Я молчала. Голова у меня кружилась. Я почувствовала себя маленькой и растерянной. Казалось, всё на свете меняет свои очертания и места. Я вдруг заметила, что он мне улыбается, но улыбка была какой-то далёкой. Потом он вытянул руку и похлопал меня по руке.
— Маленькая ты моя, дорогая сестричка из Ворд-Бельмонта, дай-ка я тебя ещё поверчу…
И мы снова пошли танцевать, и он кружил меня, кружил без конца. Это было так замечательно. Странно, до чего же я помню каждую…
Поздней ночью у себя в отеле он вспомнил, как его чуть не целый час подмывало сказать сестре то, что он ей сказал: насчёт того, что Летиция — взрослая женщина. Он понимал и тогда, что не сможет удержаться. Теперь, когда он сидел, сгорбившись, на краю постели и задумчиво держал в руке туфлю, он чувствовал щемящее чувство раскаяния. Что-то ему подсказывало, что этот эпизод явно из тех, которые надо подальше
Когда он лёг и выключил свет, он припомнил, что ещё его подмывало рассказать сестре в тот вечер. Ему хотелось ей рассказать, как, встав ночью в Фидлерсборо, он пошёл в библиотеку, осветил фонариком то место, где стоял гроб, и заплакал. И теперь, лёжа в темноте, он вдруг пожалел, что этого не сделал.
Эти слова стёрли бы те, другие слова, которые он ей сказал.

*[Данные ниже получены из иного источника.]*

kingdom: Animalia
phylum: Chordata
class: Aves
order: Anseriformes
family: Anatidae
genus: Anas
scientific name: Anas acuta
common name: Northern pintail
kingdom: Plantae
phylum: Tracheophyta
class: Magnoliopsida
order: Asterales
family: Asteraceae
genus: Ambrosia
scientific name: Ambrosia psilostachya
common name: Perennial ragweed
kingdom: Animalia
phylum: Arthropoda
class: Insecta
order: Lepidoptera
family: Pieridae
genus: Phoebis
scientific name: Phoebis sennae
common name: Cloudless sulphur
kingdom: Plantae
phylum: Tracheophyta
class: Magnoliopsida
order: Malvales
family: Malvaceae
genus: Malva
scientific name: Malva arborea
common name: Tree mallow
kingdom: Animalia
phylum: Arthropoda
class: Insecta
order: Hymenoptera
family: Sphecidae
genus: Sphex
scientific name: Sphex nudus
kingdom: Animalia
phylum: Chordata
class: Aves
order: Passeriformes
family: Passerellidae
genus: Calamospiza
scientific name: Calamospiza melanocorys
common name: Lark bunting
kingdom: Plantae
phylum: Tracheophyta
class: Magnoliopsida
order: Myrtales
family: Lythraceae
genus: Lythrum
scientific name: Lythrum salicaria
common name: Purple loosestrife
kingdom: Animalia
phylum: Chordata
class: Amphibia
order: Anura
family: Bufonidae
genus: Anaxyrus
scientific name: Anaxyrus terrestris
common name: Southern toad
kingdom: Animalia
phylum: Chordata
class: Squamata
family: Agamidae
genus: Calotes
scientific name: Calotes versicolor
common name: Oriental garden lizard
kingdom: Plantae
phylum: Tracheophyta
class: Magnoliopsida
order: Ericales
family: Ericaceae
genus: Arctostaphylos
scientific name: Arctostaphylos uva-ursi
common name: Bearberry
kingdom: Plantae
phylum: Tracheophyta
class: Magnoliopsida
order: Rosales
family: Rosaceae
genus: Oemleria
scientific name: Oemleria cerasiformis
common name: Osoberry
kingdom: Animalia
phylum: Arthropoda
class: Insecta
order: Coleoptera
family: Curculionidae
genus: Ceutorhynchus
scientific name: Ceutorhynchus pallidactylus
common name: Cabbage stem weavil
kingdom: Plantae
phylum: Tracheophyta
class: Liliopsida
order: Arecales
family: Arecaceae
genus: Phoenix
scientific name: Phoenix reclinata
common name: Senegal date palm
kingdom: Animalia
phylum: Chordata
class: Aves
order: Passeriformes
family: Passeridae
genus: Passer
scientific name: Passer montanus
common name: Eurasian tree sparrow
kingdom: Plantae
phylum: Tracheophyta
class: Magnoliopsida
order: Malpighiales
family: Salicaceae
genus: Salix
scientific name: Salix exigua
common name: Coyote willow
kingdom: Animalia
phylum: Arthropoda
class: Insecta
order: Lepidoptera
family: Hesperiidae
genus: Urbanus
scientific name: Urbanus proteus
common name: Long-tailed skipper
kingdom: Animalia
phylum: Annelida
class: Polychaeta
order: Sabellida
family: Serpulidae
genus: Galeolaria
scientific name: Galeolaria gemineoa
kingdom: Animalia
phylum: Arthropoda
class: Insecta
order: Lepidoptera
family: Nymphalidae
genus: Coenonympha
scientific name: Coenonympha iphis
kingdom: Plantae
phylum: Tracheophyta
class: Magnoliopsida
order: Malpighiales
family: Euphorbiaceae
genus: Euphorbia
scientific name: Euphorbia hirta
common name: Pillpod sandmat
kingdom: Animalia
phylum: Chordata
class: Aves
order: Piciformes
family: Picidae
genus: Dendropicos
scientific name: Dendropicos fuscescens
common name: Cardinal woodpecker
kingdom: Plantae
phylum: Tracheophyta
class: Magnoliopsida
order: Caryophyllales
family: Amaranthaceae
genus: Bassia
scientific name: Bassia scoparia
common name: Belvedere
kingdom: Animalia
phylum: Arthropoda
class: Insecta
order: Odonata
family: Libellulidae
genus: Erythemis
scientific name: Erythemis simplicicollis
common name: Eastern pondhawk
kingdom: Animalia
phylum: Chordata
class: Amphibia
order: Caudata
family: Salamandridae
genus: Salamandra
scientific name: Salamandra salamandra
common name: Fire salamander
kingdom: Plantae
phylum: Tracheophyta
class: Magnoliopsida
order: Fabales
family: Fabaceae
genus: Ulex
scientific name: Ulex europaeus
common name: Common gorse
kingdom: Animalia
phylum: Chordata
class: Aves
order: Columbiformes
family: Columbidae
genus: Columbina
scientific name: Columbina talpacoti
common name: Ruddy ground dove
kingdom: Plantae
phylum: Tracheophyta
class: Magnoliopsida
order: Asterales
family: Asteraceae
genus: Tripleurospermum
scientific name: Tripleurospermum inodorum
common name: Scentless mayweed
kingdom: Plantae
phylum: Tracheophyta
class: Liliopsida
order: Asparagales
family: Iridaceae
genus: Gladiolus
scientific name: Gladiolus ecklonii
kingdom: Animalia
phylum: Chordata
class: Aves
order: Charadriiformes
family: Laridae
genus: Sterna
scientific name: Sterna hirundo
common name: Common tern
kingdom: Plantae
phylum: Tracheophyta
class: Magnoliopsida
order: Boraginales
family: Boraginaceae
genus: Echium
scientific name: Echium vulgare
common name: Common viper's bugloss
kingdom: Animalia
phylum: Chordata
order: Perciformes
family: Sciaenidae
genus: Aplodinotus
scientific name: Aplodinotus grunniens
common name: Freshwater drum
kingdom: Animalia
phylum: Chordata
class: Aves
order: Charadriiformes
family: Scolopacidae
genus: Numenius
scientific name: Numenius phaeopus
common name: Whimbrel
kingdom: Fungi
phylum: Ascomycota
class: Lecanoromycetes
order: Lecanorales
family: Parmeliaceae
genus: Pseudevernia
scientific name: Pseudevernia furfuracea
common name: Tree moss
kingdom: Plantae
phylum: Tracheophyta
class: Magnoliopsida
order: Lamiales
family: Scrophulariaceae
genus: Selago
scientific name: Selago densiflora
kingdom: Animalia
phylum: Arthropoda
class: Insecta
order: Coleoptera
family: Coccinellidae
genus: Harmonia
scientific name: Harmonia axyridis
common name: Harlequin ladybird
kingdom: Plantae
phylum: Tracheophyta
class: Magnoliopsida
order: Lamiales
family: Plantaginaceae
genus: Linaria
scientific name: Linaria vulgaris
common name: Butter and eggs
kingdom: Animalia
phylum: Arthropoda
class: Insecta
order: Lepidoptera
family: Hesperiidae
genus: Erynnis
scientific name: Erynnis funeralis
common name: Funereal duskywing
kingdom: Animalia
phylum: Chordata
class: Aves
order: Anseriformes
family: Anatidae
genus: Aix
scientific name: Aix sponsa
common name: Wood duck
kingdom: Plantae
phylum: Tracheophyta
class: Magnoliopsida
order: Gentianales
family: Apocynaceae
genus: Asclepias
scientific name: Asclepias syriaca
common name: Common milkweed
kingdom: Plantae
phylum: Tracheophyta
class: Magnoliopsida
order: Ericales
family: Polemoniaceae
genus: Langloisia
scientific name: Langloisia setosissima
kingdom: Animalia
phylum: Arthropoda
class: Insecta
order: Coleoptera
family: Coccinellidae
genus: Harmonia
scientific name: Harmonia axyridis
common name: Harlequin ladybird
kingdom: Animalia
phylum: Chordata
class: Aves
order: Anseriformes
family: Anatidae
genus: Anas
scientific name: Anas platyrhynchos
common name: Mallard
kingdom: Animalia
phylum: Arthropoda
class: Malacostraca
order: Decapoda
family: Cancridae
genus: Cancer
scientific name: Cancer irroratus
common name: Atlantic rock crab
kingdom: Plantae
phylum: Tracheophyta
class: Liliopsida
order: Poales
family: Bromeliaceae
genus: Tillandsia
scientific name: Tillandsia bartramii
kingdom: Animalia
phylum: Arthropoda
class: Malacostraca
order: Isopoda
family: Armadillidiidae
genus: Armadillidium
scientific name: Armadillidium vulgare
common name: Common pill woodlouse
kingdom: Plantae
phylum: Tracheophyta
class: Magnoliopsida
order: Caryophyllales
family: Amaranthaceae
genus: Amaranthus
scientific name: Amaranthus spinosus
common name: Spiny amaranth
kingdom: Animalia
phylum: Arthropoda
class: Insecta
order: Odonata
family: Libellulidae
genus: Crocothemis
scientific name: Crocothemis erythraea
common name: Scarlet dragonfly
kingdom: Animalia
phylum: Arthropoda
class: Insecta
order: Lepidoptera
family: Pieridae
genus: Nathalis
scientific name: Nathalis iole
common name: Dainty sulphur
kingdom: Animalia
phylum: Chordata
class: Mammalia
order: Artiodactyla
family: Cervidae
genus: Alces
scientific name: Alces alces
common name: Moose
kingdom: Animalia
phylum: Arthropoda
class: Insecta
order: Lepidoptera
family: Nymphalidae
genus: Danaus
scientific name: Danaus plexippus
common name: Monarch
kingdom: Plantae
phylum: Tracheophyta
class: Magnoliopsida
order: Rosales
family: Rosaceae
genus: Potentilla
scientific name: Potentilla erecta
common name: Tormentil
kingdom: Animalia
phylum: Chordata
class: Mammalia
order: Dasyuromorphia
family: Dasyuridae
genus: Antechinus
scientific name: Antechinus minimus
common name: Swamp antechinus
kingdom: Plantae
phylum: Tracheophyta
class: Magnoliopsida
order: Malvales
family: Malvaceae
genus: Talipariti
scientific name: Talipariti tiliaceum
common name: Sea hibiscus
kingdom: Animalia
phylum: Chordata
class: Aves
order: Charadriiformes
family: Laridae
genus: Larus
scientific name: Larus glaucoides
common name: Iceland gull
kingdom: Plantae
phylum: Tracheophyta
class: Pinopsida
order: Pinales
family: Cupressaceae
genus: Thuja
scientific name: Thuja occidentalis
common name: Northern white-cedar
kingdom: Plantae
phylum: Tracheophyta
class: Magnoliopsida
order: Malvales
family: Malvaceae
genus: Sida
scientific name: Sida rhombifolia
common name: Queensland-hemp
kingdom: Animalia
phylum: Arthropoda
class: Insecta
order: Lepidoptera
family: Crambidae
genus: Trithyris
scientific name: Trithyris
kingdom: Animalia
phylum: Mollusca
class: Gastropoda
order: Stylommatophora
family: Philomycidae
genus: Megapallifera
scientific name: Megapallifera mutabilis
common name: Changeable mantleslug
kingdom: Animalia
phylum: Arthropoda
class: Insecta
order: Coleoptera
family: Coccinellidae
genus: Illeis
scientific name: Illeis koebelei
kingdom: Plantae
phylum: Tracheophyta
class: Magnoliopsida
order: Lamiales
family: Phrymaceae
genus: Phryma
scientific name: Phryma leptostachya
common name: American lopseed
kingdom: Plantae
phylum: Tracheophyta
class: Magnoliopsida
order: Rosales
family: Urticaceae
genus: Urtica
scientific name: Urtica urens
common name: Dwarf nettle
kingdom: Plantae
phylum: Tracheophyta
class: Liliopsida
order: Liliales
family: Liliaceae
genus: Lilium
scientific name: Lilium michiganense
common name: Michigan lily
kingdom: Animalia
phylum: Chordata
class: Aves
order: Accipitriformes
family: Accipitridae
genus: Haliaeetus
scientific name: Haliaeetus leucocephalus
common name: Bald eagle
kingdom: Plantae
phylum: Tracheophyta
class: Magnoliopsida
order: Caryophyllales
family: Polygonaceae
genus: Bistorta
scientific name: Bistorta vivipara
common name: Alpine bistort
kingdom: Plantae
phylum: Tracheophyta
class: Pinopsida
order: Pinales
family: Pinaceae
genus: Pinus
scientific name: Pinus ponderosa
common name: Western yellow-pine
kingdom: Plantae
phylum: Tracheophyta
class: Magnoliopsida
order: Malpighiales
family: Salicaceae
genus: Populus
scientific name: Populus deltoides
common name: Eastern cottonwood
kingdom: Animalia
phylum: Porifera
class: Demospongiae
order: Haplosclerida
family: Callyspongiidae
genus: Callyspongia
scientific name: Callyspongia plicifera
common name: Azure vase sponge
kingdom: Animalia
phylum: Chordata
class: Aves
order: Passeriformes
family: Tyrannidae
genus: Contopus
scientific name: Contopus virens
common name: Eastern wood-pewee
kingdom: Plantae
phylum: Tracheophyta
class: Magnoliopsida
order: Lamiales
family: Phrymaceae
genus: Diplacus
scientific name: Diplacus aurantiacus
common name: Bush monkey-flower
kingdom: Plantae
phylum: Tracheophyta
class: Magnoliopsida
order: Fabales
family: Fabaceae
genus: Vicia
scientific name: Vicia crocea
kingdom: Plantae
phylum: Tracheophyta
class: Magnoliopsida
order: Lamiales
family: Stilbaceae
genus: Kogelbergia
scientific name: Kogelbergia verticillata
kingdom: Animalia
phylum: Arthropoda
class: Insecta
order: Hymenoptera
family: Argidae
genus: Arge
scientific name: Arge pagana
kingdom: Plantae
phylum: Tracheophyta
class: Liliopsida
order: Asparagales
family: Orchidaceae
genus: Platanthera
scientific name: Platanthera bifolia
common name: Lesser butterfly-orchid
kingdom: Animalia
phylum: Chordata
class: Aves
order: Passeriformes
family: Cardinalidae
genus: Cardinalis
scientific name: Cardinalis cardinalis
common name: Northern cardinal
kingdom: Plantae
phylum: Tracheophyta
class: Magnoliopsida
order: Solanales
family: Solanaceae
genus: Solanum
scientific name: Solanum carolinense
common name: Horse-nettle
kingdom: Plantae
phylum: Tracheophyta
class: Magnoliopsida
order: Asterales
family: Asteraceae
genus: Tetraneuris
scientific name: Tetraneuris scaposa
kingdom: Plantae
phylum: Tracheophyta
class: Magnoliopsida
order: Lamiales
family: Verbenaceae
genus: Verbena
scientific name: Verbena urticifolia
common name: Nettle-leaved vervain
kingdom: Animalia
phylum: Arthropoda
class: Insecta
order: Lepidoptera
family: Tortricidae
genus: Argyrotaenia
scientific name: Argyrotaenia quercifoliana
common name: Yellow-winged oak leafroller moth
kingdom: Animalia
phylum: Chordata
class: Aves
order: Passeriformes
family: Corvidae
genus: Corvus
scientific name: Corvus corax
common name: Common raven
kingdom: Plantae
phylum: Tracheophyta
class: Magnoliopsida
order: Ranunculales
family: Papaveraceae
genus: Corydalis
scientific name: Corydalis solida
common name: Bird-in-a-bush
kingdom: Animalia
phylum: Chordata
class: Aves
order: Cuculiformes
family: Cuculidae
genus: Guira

Но тут он вспомнил, что и эпизод в библиотеке тоже был из тех, которые надо спрятать подальше. Засунуть в глубь тёмного чулана. Нельзя жить на свете, если всё помнишь.
В прихожей на Макдугал-стрит он отряхнул ботинки от недавно выпавшего снега, отпер дверь и вошёл, как ни странно, в темноту. Но почти сразу же услышал её голос.
— Я здесь, — сказала она каким-то слабым и будто далёким голоском из тёмного угла в конце комнаты.
— Ох, моя дорогая, — сказал он, бросил чемодан на пол, сделал к ней шаг в темноте и почувствовал то же, что в ту ночь дома, в Фидлерсборо, когда лицо её склонилось к нему с тёмного неба.
Но тут он услышал.
— Зажги свет.
От удивления он сделал шаг назад и стал нашаривать возле двери выключатель. Верхний свет грубо обнажил комнату. Он увидел, что она сидит на жёстком стуле у стола, опершись на него локтем.
— Детка, что… — начал он и поспешно сделал к ней несколько шагов.
Но она подняла руку.
— Стой! — приказала она.
Его остановил не жест и не выкрик, а её серое, осунувшееся лицо, незнакомое лицо. Незажженная настольная лампа под абажуром была у неё под рукой, но она, словно забыв о ней, заставила его включить резкий верхний свет, который беспощадно обнажил её серое лицо.
— Твоё письмо… — сказала она, и её рука медленно, как у больной, потянулась к развёрнутому на столе листку.
Он узнал своё письмо.
— Я получила его сегодня днём, — сказала она.
— Я отправил его только в субботу, — сказал он, оправдываясь, — из Фидлерсборо. Замотался в хлопотах о доме. Наверное, опоздал к субботней выемке. А в воскресенье, видно, письма не вынимают и…
— Ах, Бред, разве в этом дело, — сказала она, водя пальцем по бумаге. Твоё письмо, наверно, пришло ещё вчера. Но когда я получила твою телеграмму, письма я уже не ждала и сюда не вернулась, я… я была там, в мастерской, работала и там переоделась, чтобы пойти на приём, ты ведь знаешь, выходные платья у меня там, ну да, на приём к миссис Филспен, а сюда я потом не вернулась… ночевала в мастерской и не попала сюда…
— Какого чёрта… — начал он.
— Если бы только я получила письмо вчера, — сказала она тупо. — Или вообще его не получала. Господи, я просидела тут над ним весь день и думала, что умру.
Он сделал к ней шаг и протянул руку.
— Не трогай меня! — закричала она и отпрянула назад.
Он замер. И остался стоять в пальто, в шляпе — на шляпе ещё не стаял снег, — так и не опустив руку. Он смотрел на лицо, обращённое к нему, залитое резким светом.